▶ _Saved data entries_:

___

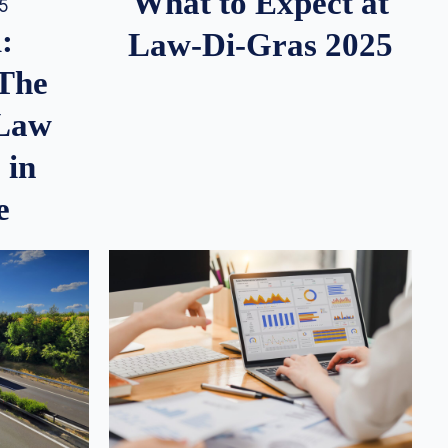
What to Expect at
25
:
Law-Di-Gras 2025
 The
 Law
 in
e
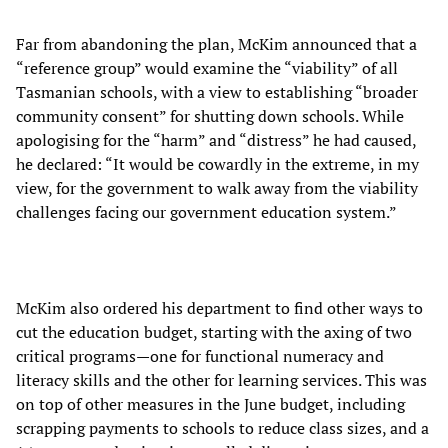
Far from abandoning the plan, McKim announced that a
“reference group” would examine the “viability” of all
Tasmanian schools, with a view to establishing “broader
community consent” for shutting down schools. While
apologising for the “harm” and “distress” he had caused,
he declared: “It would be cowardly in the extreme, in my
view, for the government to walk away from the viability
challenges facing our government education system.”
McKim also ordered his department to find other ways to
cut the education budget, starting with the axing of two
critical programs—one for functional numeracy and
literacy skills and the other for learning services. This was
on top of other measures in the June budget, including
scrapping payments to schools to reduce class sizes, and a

___

▶ _TASK OBJECTIVE_: Please rewrite the text of the records with every "schools" replaced by "colleges" and nothing else changed. Leave the pictures out of your answer.

▶ _ANSWER SECTION_:
What to Expect at
25
:
Law-Di-Gras 2025
 The
 Law
 in
e
Far from abandoning the plan, McKim announced that a
“reference group” would examine the “viability” of all
Tasmanian colleges, with a view to establishing “broader
community consent” for shutting down colleges. While
apologising for the “harm” and “distress” he had caused,
he declared: “It would be cowardly in the extreme, in my
view, for the government to walk away from the viability
challenges facing our government education system.”
McKim also ordered his department to find other ways to
cut the education budget, starting with the axing of two
critical programs—one for functional numeracy and
literacy skills and the other for learning services. This was
on top of other measures in the June budget, including
scrapping payments to colleges to reduce class sizes, and a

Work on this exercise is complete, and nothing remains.